Pemakaman Sayyid Muhammad Al-Maliki
Jum’at petang persis menjelang malam Nuzulul Qur’an, di Masjidil Haram, Mekah, jenazah Sayyid
Muhammad Al-Maliki di sholatkan. Dengan iringan tahlil dan tasbih (suatu amalan yang jarang
dilakukan, karena dianggap bid’ah bagi kaum Wahabi), sekitar 25 000 muslimin Mekah dan
sekitarnya mengantarkan jenazah Ulama besar Ahlus Sunnah wal Jama’ah ini (menurut cerita, bagi
orang-orang yang menggotong jenazah / berdekatan dengan jenazah, mereka mencium aroma harum
yang wangi). Sepanjang jalan yang dilewati konvoi dan iring-iringan, orang berjubel keluar rumah dan
toko, memberikan penghormatan terakhir pada ulama yang pernah beberapa tahun mengisi pengajian
di Masjidil Haram ini. Sebagian besar ada yang mematikan lampu, tanda memberi hormat. Ada
seorang pria berkulit hitam berteriak histeris karena tekanan duka dan bela sungkawa itu.
Bahkan pangeran Sultan bin Abdul aziz, perdana menteri dua Kerajaan Arab Saudi yang juga
merangkap menteri pertahanan dan penerbangan sipil, menyempatkan bertakziah, mewakili raja Fahd,
pada hari ke empat di Rushayfah. Pangeran Sultan yang didampingi Gubernur Mekah, Pangeran Abdul
Majid dan sejumlah pejabat tinggi negara.

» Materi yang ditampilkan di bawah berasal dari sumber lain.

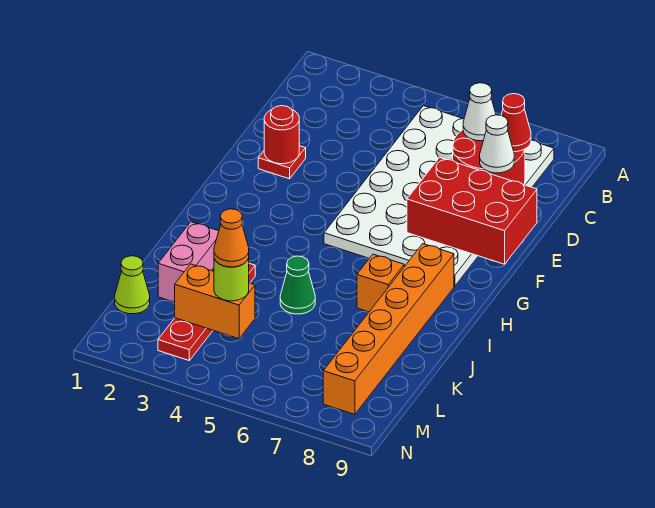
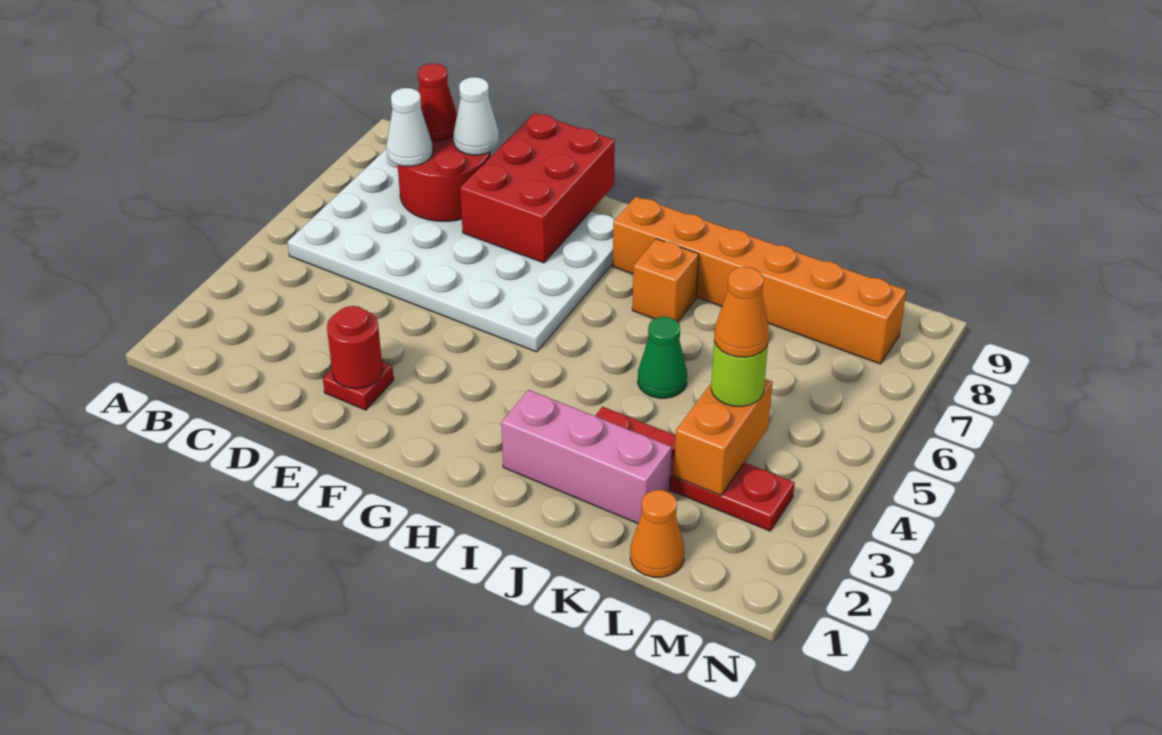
pink brick J2:K2 level 1 -> pink brick I2:K2 level 1
lime cone L1 level 1 -> orange cone L1 level 1

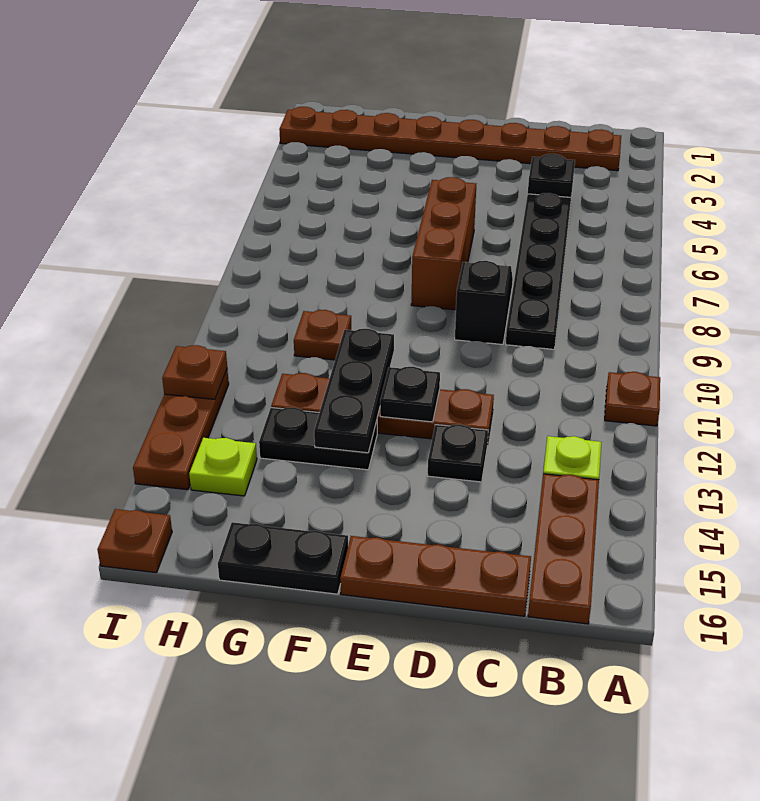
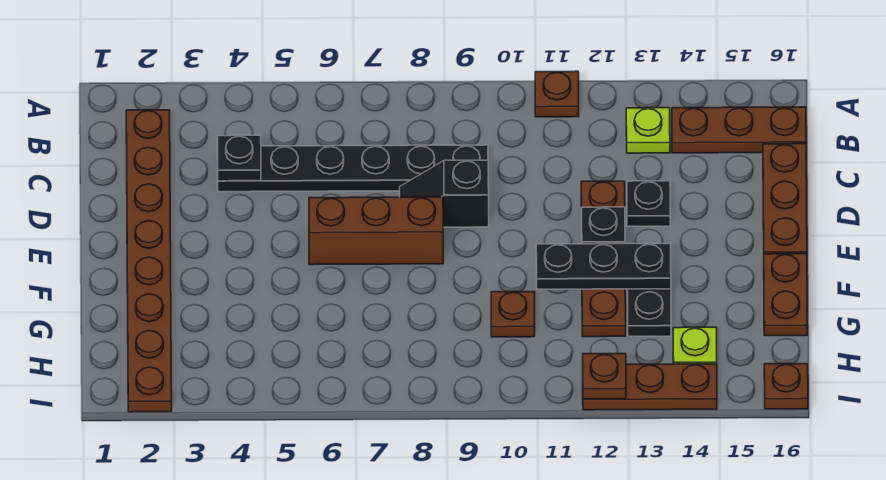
black plate F16:G16 level 1 -> brown plate F16:G16 level 1

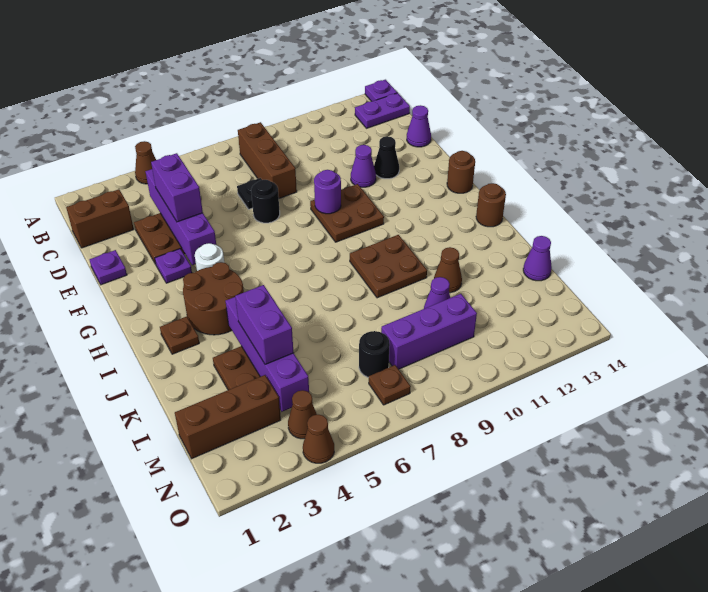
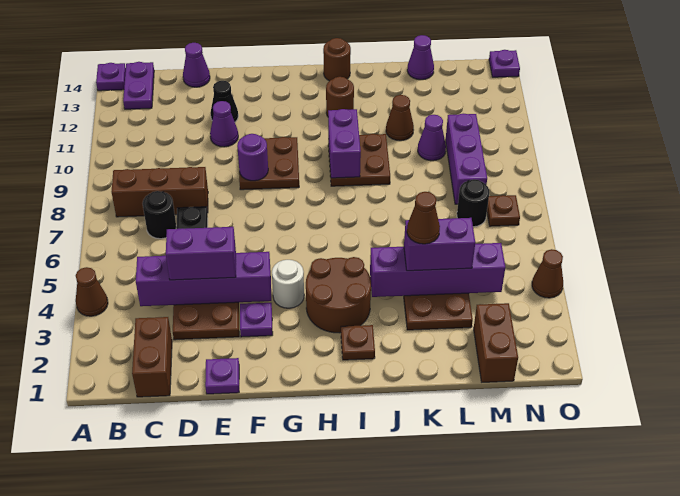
black round brick E7 level 1 -> black round brick C7 level 1
brown round brick G14 level 1 -> brown round brick I12 level 1
none -> purple brick I9:I10 level 2
brown brick M1:M3 level 1 -> brown brick M1:M2 level 1
brown cone N4 level 1 -> brown cone K4 level 4
none -> purple plate O14 level 1

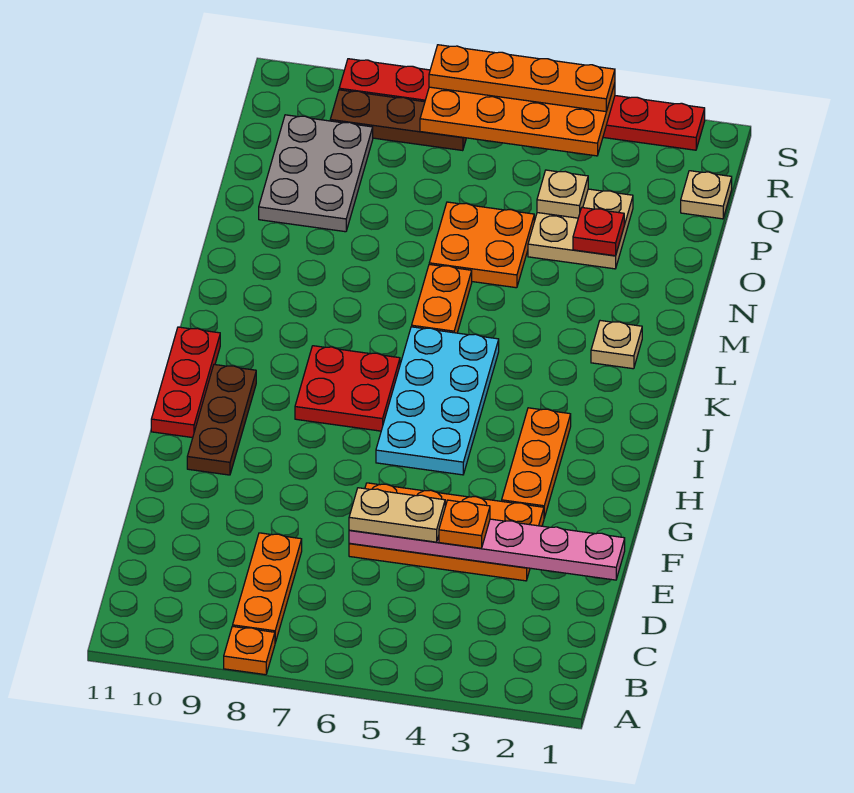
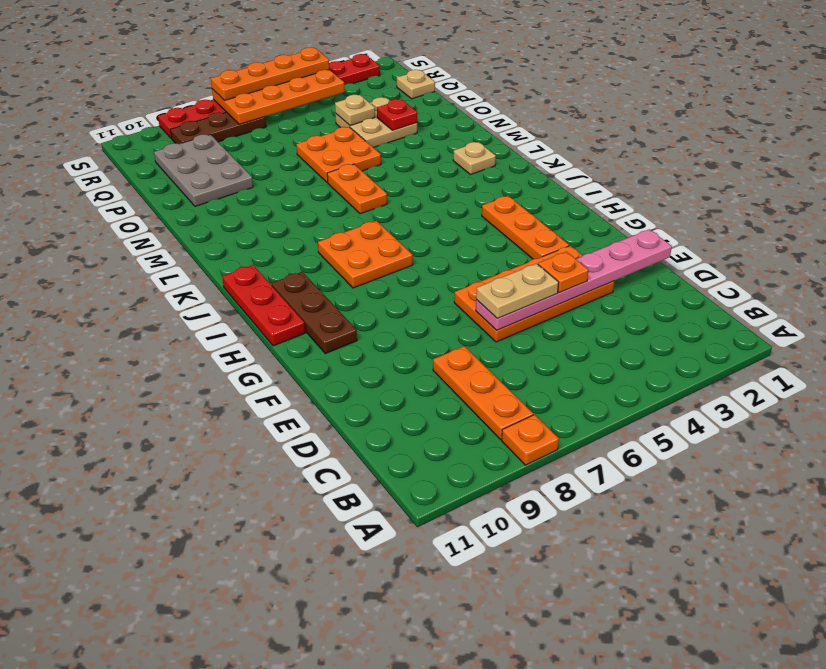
cyan plate H5:K6 level 1 -> none
red plate I7:J8 level 1 -> orange plate I7:J8 level 1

“Alah swt telah memilihkan hari yang baik dan bulan yang baik buat Syekh Muhammad Al-Maliki.
Sebab pada bulan ini, Allah swt memerintahkan hamba-Nya untuk melaksanakan ibadah sebanyak-
banyaknya.” Kata Pangeran Sultan seperti dikutip harian Al-Wathan.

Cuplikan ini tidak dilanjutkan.